Inorder means left → root → right. The recursive approach naturally mirrors this definition — recurse into the left subtree, visit the current node, then recurse into the right subtree. The call stack handles backtracking for free.

Algorithm

  1. If the current node is null, return
  2. Recurse on the left child
  3. Append the current node’s value to the result
  4. Recurse on the right child

Solution

class TreeNode:
    def __init__(self, val=0, left=None, right=None):
        self.val = val
        self.left = left
        self.right = right

def inorder_recursive(root):
    result = []

    def dfs(node):
        if not node:
            return
        dfs(node.left)
        result.append(node.val)
        dfs(node.right)

    dfs(root)
    return result

# --- helpers ---
def build_tree(values):
    """Build a tree from a level-order list. None means missing node."""
    if not values:
        return None
    root = TreeNode(values[0])
    queue = [root]
    i = 1
    while queue and i < len(values):
        node = queue.pop(0)
        if i < len(values) and values[i] is not None:
            node.left = TreeNode(values[i])
            queue.append(node.left)
        i += 1
        if i < len(values) and values[i] is not None:
            node.right = TreeNode(values[i])
            queue.append(node.right)
        i += 1
    return root

# --- tests ---
root1 = build_tree([1, None, 2, 3])
print(inorder_recursive(root1))  # [1, 3, 2]

root2 = build_tree([])
print(inorder_recursive(root2))  # []

root3 = build_tree([1, 2, 3, 4, 5])
print(inorder_recursive(root3))  # [4, 2, 5, 1, 3]

Complexity

  • Time: O(n) — visit every node once
  • Space: O(h) — call stack depth equals tree height (O(n) worst case for skewed trees)

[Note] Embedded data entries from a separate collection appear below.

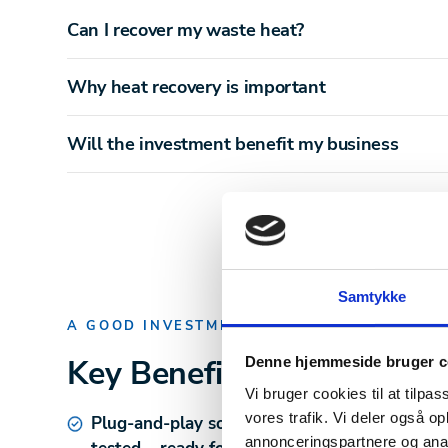
Can I recover my waste heat?
Why heat recovery is important
Will the investment benefit my business
Samtykke
A GOOD INVESTMENT
Key Benefits
of IHXU
Denne hjemmeside bruger c
Vi bruger cookies til at tilpas
vores trafik. Vi deler også 
Plug-and-play solution
– Pre-mounted and fa
annonceringspartnere og anal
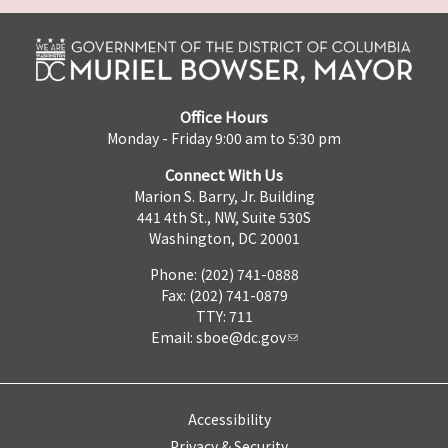
Office Hours
Monday - Friday 9:00 am to 5:30 pm
Connect With Us
Marion S. Barry, Jr. Building
441 4th St., NW, Suite 530S
Washington, DC 20001
Phone: (202) 741-0888
Fax: (202) 741-0879
TTY: 711
Email:
sboe@dc.gov
Accessibility
Privacy & Security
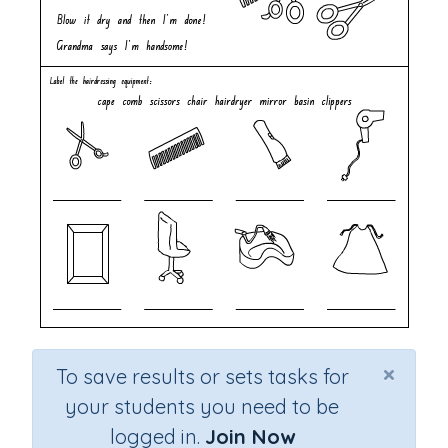
×
To save results or sets tasks for
your students you need to be
logged in.
Join Now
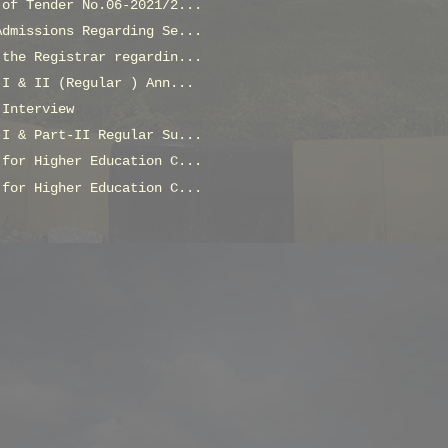
 of Tender No.06-2021/2...
Admissions Regarding Se...
 the Registrar regardin...
-I & II (Regular ) Ann...
 Interview
-I & Part-II Regular Su...
 for Higher Education C...
 for Higher Education C...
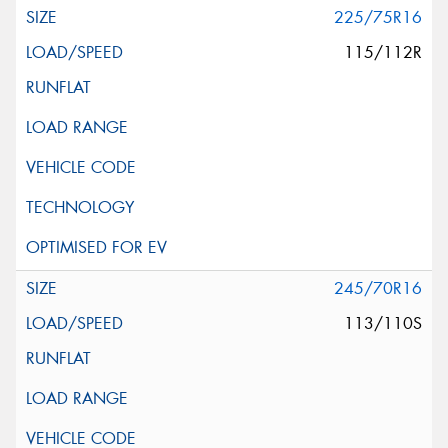
225/75R16
115/112R
245/70R16
113/110S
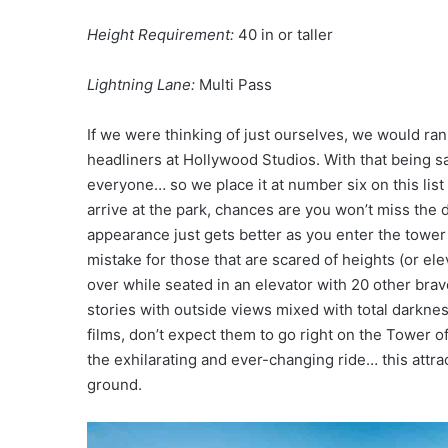
Height Requirement:
40 in or taller
Lightning Lane:
Multi Pass
If we were thinking of just ourselves, we would ra
headliners at Hollywood Studios. With that being sai
everyone… so we place it at number six on this list
arrive at the park, chances are you won’t miss the 
appearance just gets better as you enter the tower 
mistake for those that are scared of heights (or el
over while seated in an elevator with 20 other brav
stories with outside views mixed with total darknes
films, don’t expect them to go right on the Tower 
the exhilarating and ever-changing ride… this attra
ground.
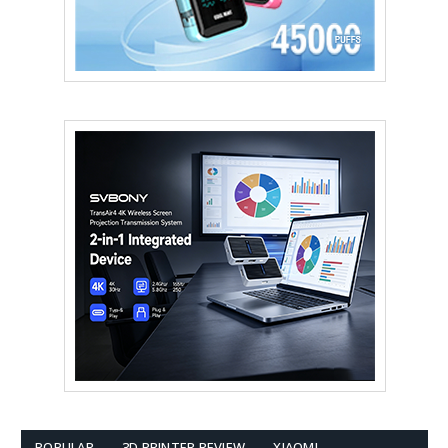
POPULAR
3D PRINTER REVIEW
XIAOMI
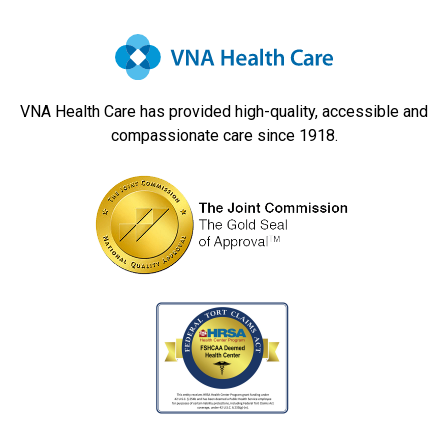
VNA Health Care has provided high-quality, accessible and
compassionate care since 1918.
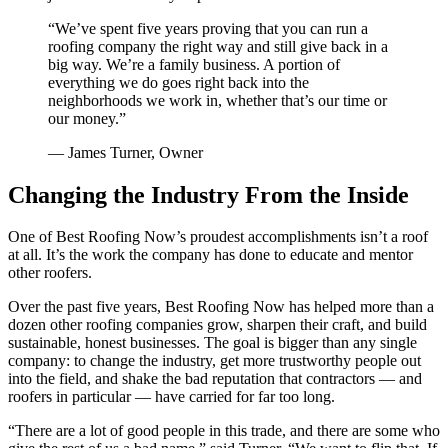
“
We’ve spent five years proving that you can run a
roofing company the right way and still give back in a
big way. We’re a family business. A portion of
everything we do goes right back into the
neighborhoods we work in, whether that’s our time or
our money.
”
—
James Turner, Owner
Changing the Industry From the Inside
One of Best Roofing Now’s proudest accomplishments isn’t a roof
at all. It’s the work the company has done to educate and mentor
other roofers.
Over the past five years, Best Roofing Now has helped more than a
dozen other roofing companies grow, sharpen their craft, and build
sustainable, honest businesses. The goal is bigger than any single
company: to change the industry, get more trustworthy people out
into the field, and shake the bad reputation that contractors — and
roofers in particular — have carried for far too long.
“There are a lot of good people in this trade, and there are some who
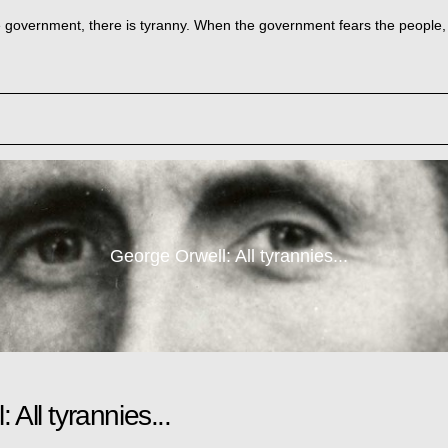
government, there is tyranny. When the government fears the people, th
George Orwell: All tyrannies...
All tyrannies...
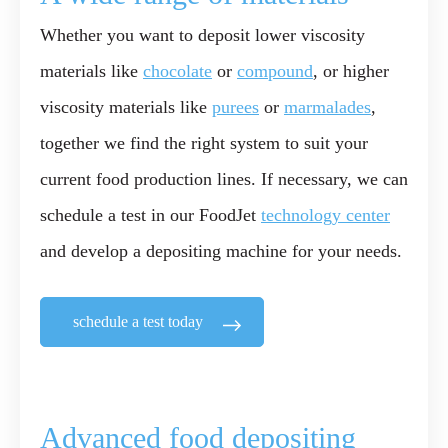
Whether you want to deposit lower viscosity
materials like
chocolate
or
compound
, or higher
viscosity materials like
purees
or
marmalades
,
together we find the right system to suit your
current food production lines. If necessary, we can
schedule a test in our FoodJet
technology center
and develop a depositing machine for your needs.
schedule a test today
Advanced food depositing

2. Iterative (Stack-Based)

Intuition

We simulate the recursive call stack explicitly. The idea is to keep going left, pushing nodes onto the stack. When we can’t go left anymore, pop a node (that’s the “visit” step), then pivot to its right child.

Algorithm

  1. Initialize an empty stack and set curr = root
  2. While curr is not null or the stack is not empty:
    • Push curr and go left until null
    • Pop from stack, record its value
    • Move curr to the popped node’s right child

Solution

class TreeNode:
    def __init__(self, val=0, left=None, right=None):
        self.val = val
        self.left = left
        self.right = right

def inorder_iterative(root):
    result = []
    stack = []
    curr = root

    while curr or stack:
        # Drill all the way left
        while curr:
            stack.append(curr)
            curr = curr.left
        # Visit the node
        curr = stack.pop()
        result.append(curr.val)
        # Pivot right
        curr = curr.right

    return result

# --- helpers ---
def build_tree(values):
    if not values:
        return None
    root = TreeNode(values[0])
    queue = [root]
    i = 1
    while queue and i < len(values):
        node = queue.pop(0)
        if i < len(values) and values[i] is not None:
            node.left = TreeNode(values[i])
            queue.append(node.left)
        i += 1
        if i < len(values) and values[i] is not None:
            node.right = TreeNode(values[i])
            queue.append(node.right)
        i += 1
    return root

# --- tests ---
root1 = build_tree([1, None, 2, 3])
print(inorder_iterative(root1))  # [1, 3, 2]

root2 = build_tree([])
print(inorder_iterative(root2))  # []

root3 = build_tree([1, 2, 3, 4, 5])
print(inorder_iterative(root3))  # [4, 2, 5, 1, 3]

Complexity

  • Time: O(n) — every node is pushed and popped exactly once
  • Space: O(h) — stack holds at most one path from root to a leaf

Common Pitfalls

Confusing traversal orders. Inorder is left→root→right. A common mistake is visiting the root before recursing left (that would be preorder). Keep the mnemonic: “in” = in the middle.

Forgetting the null base case. If you don’t guard against node is None in the recursive version, you’ll hit an AttributeError trying to access .left on None.